**Exercise:** In the material below, find the line with "2019-12-21 17:53" and the line with "pensiero di testimoni", then output both and every line between them exactly, omitting pictures.

**Provided data:**
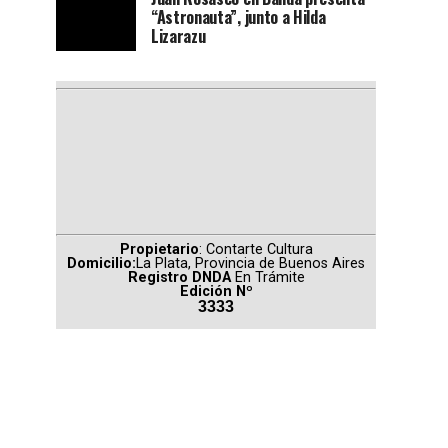
“Astronauta”, junto a Hilda
Lizarazu
Propietario
: Contarte Cultura
Domicilio:
La Plata, Provincia de Buenos Aires
Registro DNDA
En Trámite
Edición Nº
3333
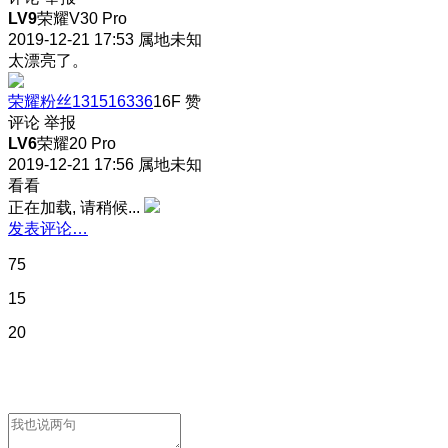
LV9
荣耀V30 Pro
2019-12-21 17:53
属地未知
太漂亮了。
荣耀粉丝131516336
16F
赞
评论
举报
LV6
荣耀20 Pro
2019-12-21 17:56
属地未知
看看
正在加载, 请稍候...
发表评论…
75
15
20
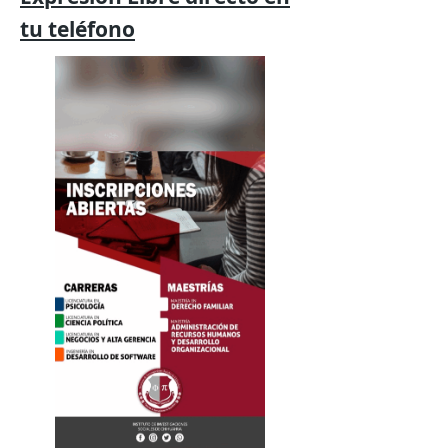
tu
teléfono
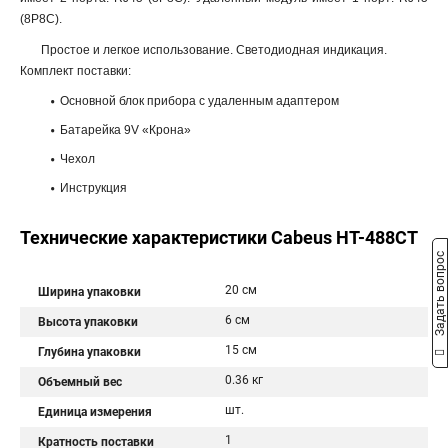
(8P8C).
Простое и легкое использование. Светодиодная индикация.
Комплект поставки:
Основной блок прибора с удаленным адаптером
Батарейка 9V «Крона»
Чехол
Инструкция
Технические характеристики Cabeus HT-488CT
Задать вопрос
20 см
Ширина упаковки
6 см
Высота упаковки
15 см
Глубина упаковки
0.36 кг
Объемный вес
шт.
Единица измерения
1
Кратность поставки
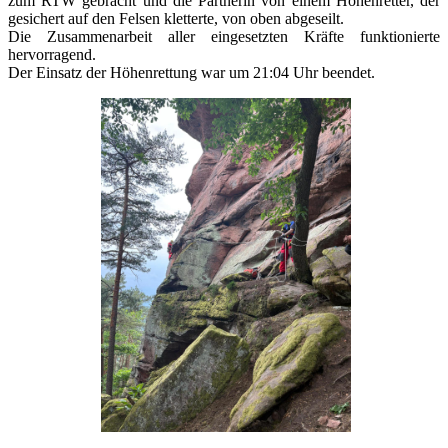
zum RTW gebracht und die Partnerin von einem Höhenretter, der
gesichert auf den Felsen kletterte, von oben abgeseilt.
Die Zusammenarbeit aller eingesetzten Kräfte funktionierte
hervorragend.
Der Einsatz der Höhenrettung war um 21:04 Uhr beendet.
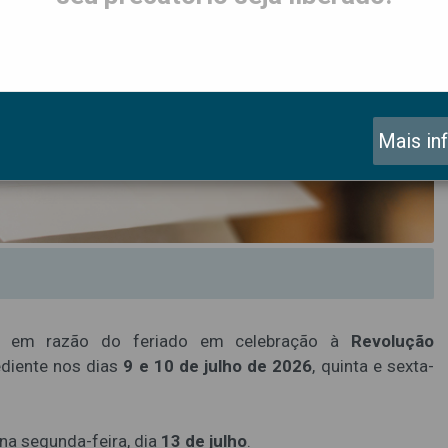
Mais in
e, em razão do feriado em celebração à
Revolução
ediente nos dias
9 e 10 de julho de 2026
, quinta e sexta-
na segunda-feira, dia
13 de julho
.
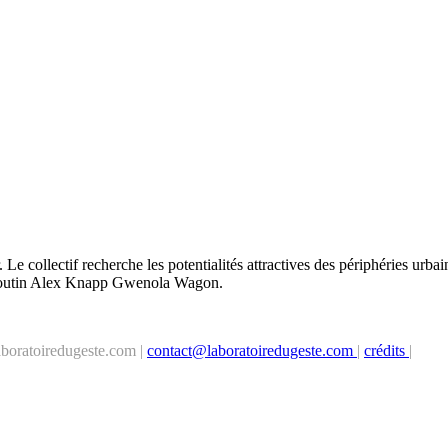
Le collectif recherche les potentialités attractives des périphéries urbain
Degoutin Alex Knapp Gwenola Wagon.
boratoiredugeste.com |
contact@laboratoiredugeste.com
|
crédits
|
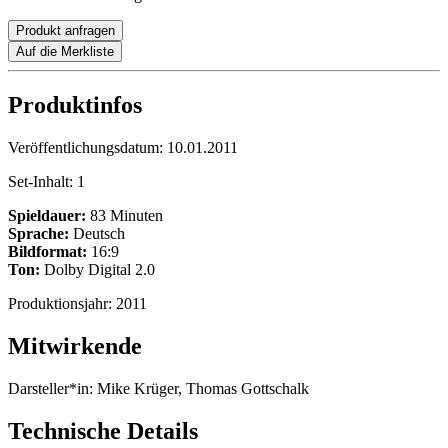
Produkt anfragen
Auf die Merkliste
Produktinfos
Veröffentlichungsdatum:
10.01.2011
Set-Inhalt:
1
Spieldauer:
83 Minuten
Sprache:
Deutsch
Bildformat:
16:9
Ton:
Dolby Digital 2.0
Produktionsjahr:
2011
Mitwirkende
Darsteller*in:
Mike Krüger, Thomas Gottschalk
Technische Details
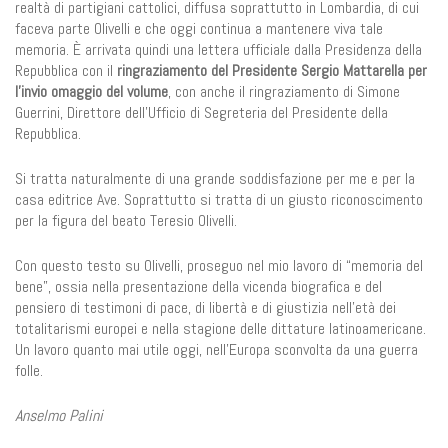
realtà di partigiani cattolici, diffusa soprattutto in Lombardia, di cui
faceva parte Olivelli e che oggi continua a mantenere viva tale
memoria. È arrivata quindi una lettera ufficiale dalla Presidenza della
Repubblica con il
ringraziamento del Presidente Sergio Mattarella per
l’invio omaggio del volume
, con anche il ringraziamento di Simone
Guerrini, Direttore dell’Ufficio di Segreteria del Presidente della
Repubblica.
Si tratta naturalmente di una grande soddisfazione per me e per la
casa editrice Ave. Soprattutto si tratta di un giusto riconoscimento
per la figura del beato Teresio Olivelli.
Con questo testo su Olivelli, proseguo nel mio lavoro di “memoria del
bene”, ossia nella presentazione della vicenda biografica e del
pensiero di testimoni di pace, di libertà e di giustizia nell’età dei
totalitarismi europei e nella stagione delle dittature latinoamericane.
Un lavoro quanto mai utile oggi, nell’Europa sconvolta da una guerra
folle.
Anselmo Palini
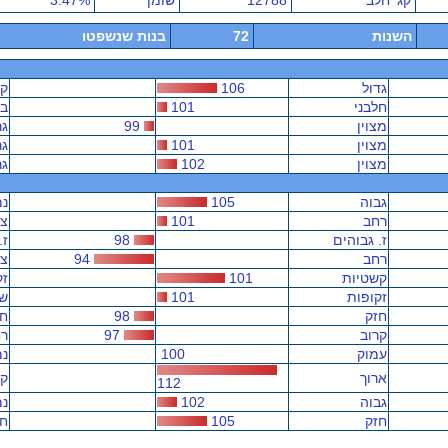
קג' חלב
12788
שומן
3.47%
השנות
72
בנות שנשפטו
גדול
106
קט
חלבני
101
בש
מצוין
99
גר
מצוין
101
גר
מצוין
102
גר
גבוה
105
נמ
רחב
101
צר
ז. גבוהים
98
ז.
רחב
94
צר
קשטיות
101
זק
זקופות
101
שט
חזק
98
ח
קרוב
97
רח
עמוק
100
נמ
ארוך
קצ
112
גבוה
102
נמ
חזק
105
ח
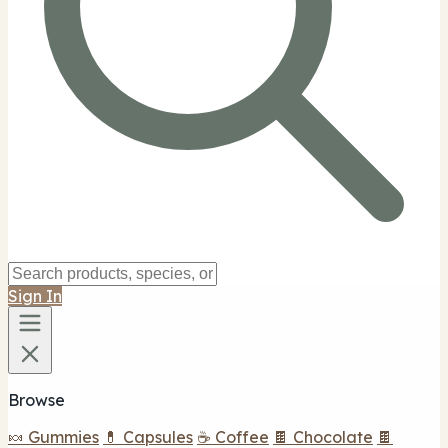
Sign In
Browse
🍬 Gummies
💊 Capsules
☕ Coffee
🍫 Chocolate
🍫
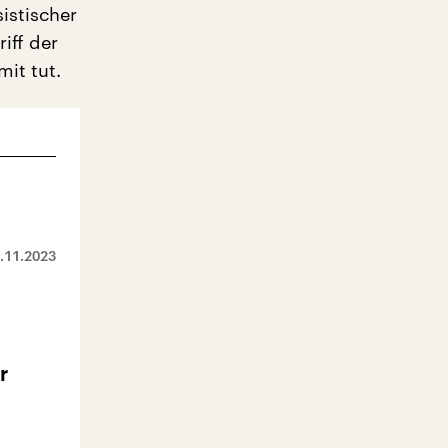
istischer
iff der
it tut.
.11.2023
r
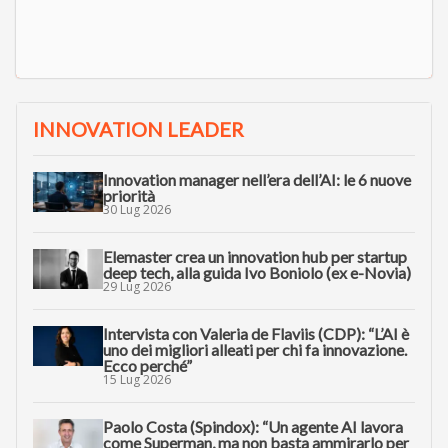
INNOVATION LEADER
Innovation manager nell’era dell’AI: le 6 nuove
priorità
30 Lug 2026
Elemaster crea un innovation hub per startup
deep tech, alla guida Ivo Boniolo (ex e-Novia)
29 Lug 2026
Intervista con Valeria de Flaviis (CDP): “L’AI è
uno dei migliori alleati per chi fa innovazione.
Ecco perché”
15 Lug 2026
Paolo Costa (Spindox): “Un agente AI lavora
come Superman, ma non basta ammirarlo per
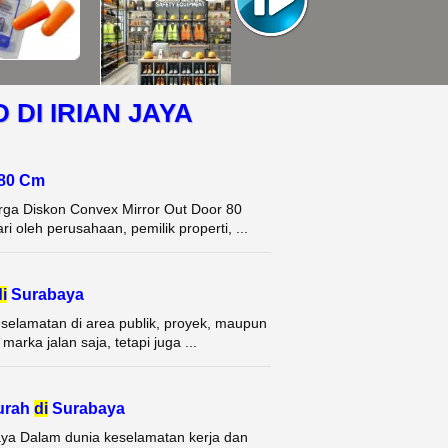
DI IRIAN JAYA
 80 Cm
ga Diskon Convex Mirror Out Door 80
 oleh perusahaan, pemilik properti, ...
i
Surabaya
selamatan di area publik, proyek, maupun
rka jalan saja, tetapi juga ...
urah
di
Surabaya
ya Dalam dunia keselamatan kerja dan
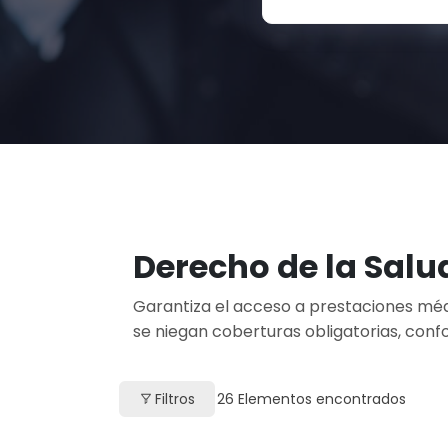
Derecho de la Salu
Garantiza el acceso a prestaciones médi
se niegan coberturas obligatorias, conf
Filtros
26
Elementos encontrados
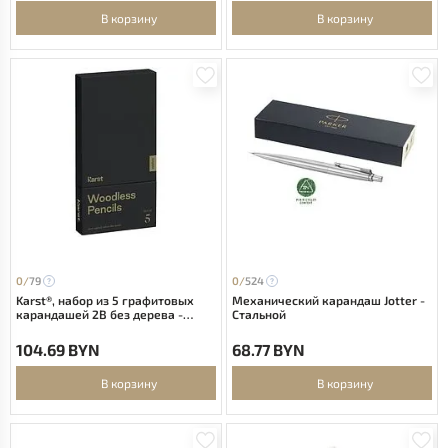
В корзину
В корзину
0/
79
0/
524
Karst®, набор из 5 графитовых
Механический карандаш Jotter -
карандашей 2B без дерева -
Стальной
Серый
104.69 BYN
68.77 BYN
В корзину
В корзину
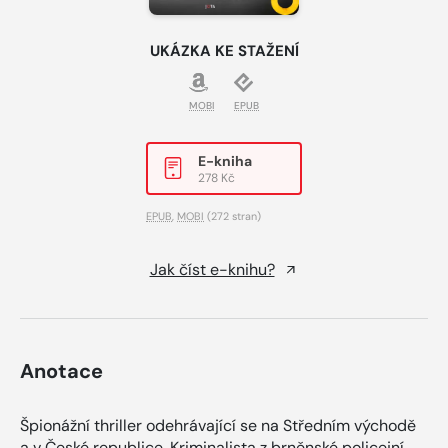
UKÁZKA KE STAŽENÍ
MOBI
EPUB
E-kniha
278 Kč
EPUB
,
MOBI
(272 stran)
Jak číst e-knihu?
Anotace
Špionážní thriller odehrávající se na Středním východě
a v České republice. Kriminalista z brněnské policejní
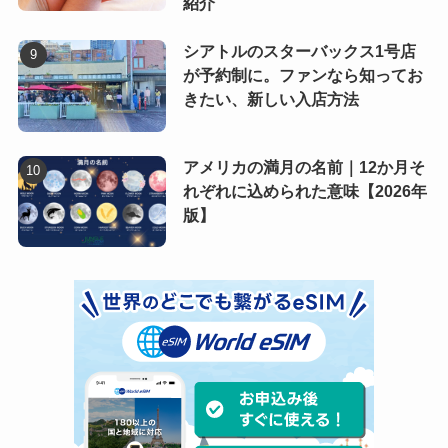
紹介
シアトルのスターバックス1号店
が予約制に。ファンなら知ってお
きたい、新しい入店方法
アメリカの満月の名前｜12か月そ
れぞれに込められた意味【2026年
版】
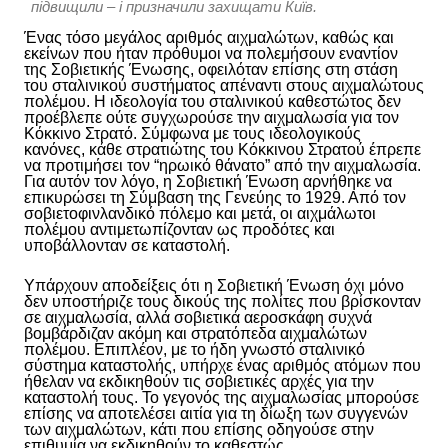
підвищили – і призначили захищати Київ.
Ένας τόσο μεγάλος αριθμός αιχμαλώτων, καθώς και
εκείνων που ήταν πρόθυμοι να πολεμήσουν εναντίον
της Σοβιετικής Ένωσης, οφειλόταν επίσης στη στάση
του σταλινικού συστήματος απέναντι στους αιχμαλώτους
πολέμου. Η ιδεολογία του σταλινικού καθεστώτος δεν
προέβλεπε ούτε συγχωρούσε την αιχμαλωσία για τον
Κόκκινο Στρατό. Σύμφωνα με τους ιδεολογικούς
κανόνες, κάθε στρατιώτης του Κόκκινου Στρατού έπρεπε
να προτιμήσει τον “ηρωικό θάνατο” από την αιχμαλωσία.
Για αυτόν τον λόγο, η Σοβιετική Ένωση αρνήθηκε να
επικυρώσει τη Σύμβαση της Γενεύης το 1929. Από τον
σοβιετοφινλανδικό πόλεμο και μετά, οι αιχμάλωτοι
πολέμου αντιμετωπίζονταν ως προδότες και
υποβάλλονταν σε καταστολή.
Υπάρχουν αποδείξεις ότι η Σοβιετική Ένωση όχι μόνο
δεν υποστήριζε τους δικούς της πολίτες που βρίσκονταν
σε αιχμαλωσία, αλλά σοβιετικά αεροσκάφη συχνά
βομβάρδιζαν ακόμη και στρατόπεδα αιχμαλώτων
πολέμου. Επιπλέον, με το ήδη γνωστό σταλινικό
σύστημα καταστολής, υπήρχε ένας αριθμός ατόμων που
ήθελαν να εκδικηθούν τις σοβιετικές αρχές για την
καταστολή τους. Το γεγονός της αιχμαλωσίας μπορούσε
επίσης να αποτελέσει αιτία για τη δίωξη των συγγενών
των αιχμαλώτων, κάτι που επίσης οδηγούσε στην
επιθυμία να εκδικηθούν το καθεστώς.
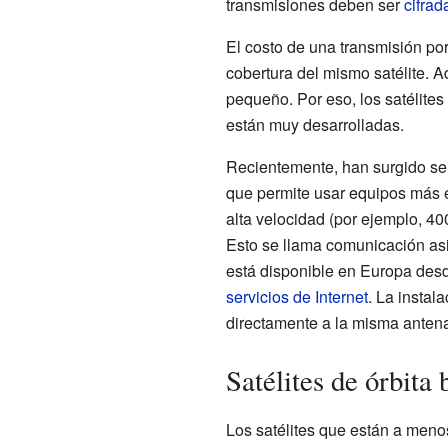
transmisiones deben ser
cifrad
El costo de una transmisión por
cobertura del mismo satélite. A
pequeño. Por eso, los satélite
están muy desarrolladas.
Recientemente, han surgido servi
que permite usar equipos más e
alta velocidad (por ejemplo, 40
Esto se llama comunicación asimé
está disponible en Europa desd
servicios de Internet
. La instal
directamente a la misma antena 
Satélites de órbita
Los satélites que están a menos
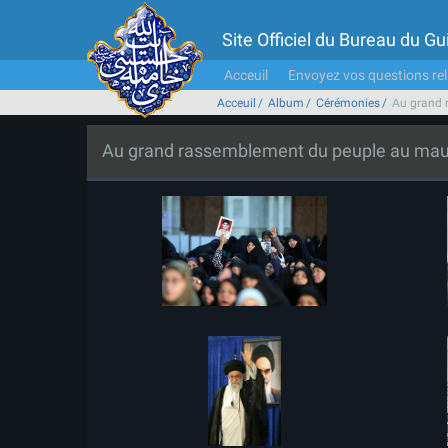
Site Officiel du Bureau du 
Acceuil
Envoyez vos questions rel
Acceuil
Album
Cérémonies
Au grand 
Au grand rassemblement du peuple au mau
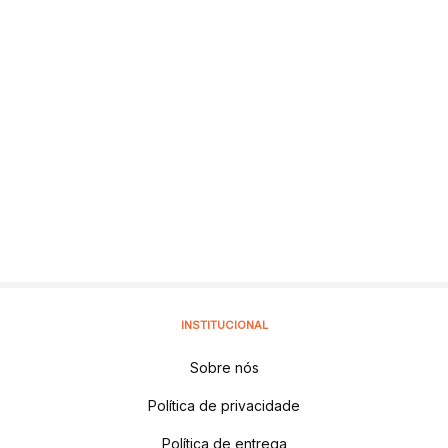
INSTITUCIONAL
Sobre nós
Política de privacidade
Política de entrega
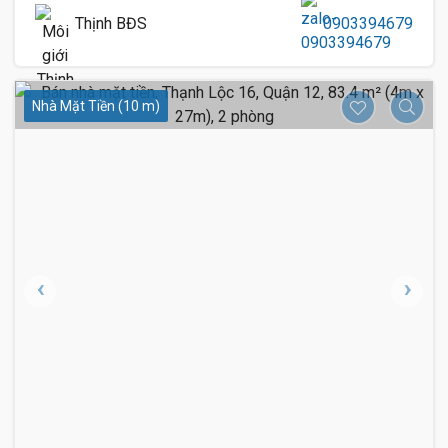
Thịnh BĐS
0903394679
Nhà Mặt Tiền (10 m)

**Solution for this exercise:**
2019-12-21 17:53
属地未知
太漂亮了。
荣耀粉丝131516336
16F
赞
评论
举报
LV6
荣耀20 Pro
2019-12-21 17:56
属地未知
看看
正在加载, 请稍候...
发表评论…
75
15
20
tu
teléfono
(8P8C).
Простое и легкое использование. Светодиодная индикация.
Комплект поставки:
Основной блок прибора с удаленным адаптером
Батарейка 9V «Крона»
Чехол
Инструкция
Технические характеристики Cabeus HT-488CT
Задать вопрос
20 см
Ширина упаковки
6 см
Высота упаковки
15 см
Глубина упаковки
0.36 кг
Объемный вес
шт.
Единица измерения
1
Кратность поставки
zum RTW gebracht und die Partnerin von einem Höhenretter, der
gesichert auf den Felsen kletterte, von oben abgeseilt.
Die Zusammenarbeit aller eingesetzten Kräfte funktionierte
hervorragend.
Der Einsatz der Höhenrettung war um 21:04 Uhr beendet.
Mais in
e, em razão do feriado em celebração à
Revolução
ediente nos dias
9 e 10 de julho de 2026
, quinta e sexta-
na segunda-feira, dia
13 de julho
.
Le collectif recherche les potentialités attractives des périphéries urbain
Degoutin Alex Knapp Gwenola Wagon.
boratoiredugeste.com |
contact@laboratoiredugeste.com
|
crédits
|
Produkt anfragen
Auf die Merkliste
Produktinfos
Veröffentlichungsdatum:
10.01.2011
Set-Inhalt:
1
Spieldauer:
83 Minuten
Sprache:
Deutsch
Bildformat:
16:9
Ton:
Dolby Digital 2.0
Produktionsjahr:
2011
Mitwirkende
Darsteller*in:
Mike Krüger, Thomas Gottschalk
Technische Details
realtà di partigiani cattolici, diffusa soprattutto in Lombardia, di cui
faceva parte Olivelli e che oggi continua a mantenere viva tale
memoria. È arrivata quindi una lettera ufficiale dalla Presidenza della
Repubblica con il
ringraziamento del Presidente Sergio Mattarella per
l’invio omaggio del volume
, con anche il ringraziamento di Simone
Guerrini, Direttore dell’Ufficio di Segreteria del Presidente della
Repubblica.
Si tratta naturalmente di una grande soddisfazione per me e per la
casa editrice Ave. Soprattutto si tratta di un giusto riconoscimento
per la figura del beato Teresio Olivelli.
Con questo testo su Olivelli, proseguo nel mio lavoro di “memoria del
bene”, ossia nella presentazione della vicenda biografica e del
pensiero di testimoni di pace, di libertà e di giustizia nell’età dei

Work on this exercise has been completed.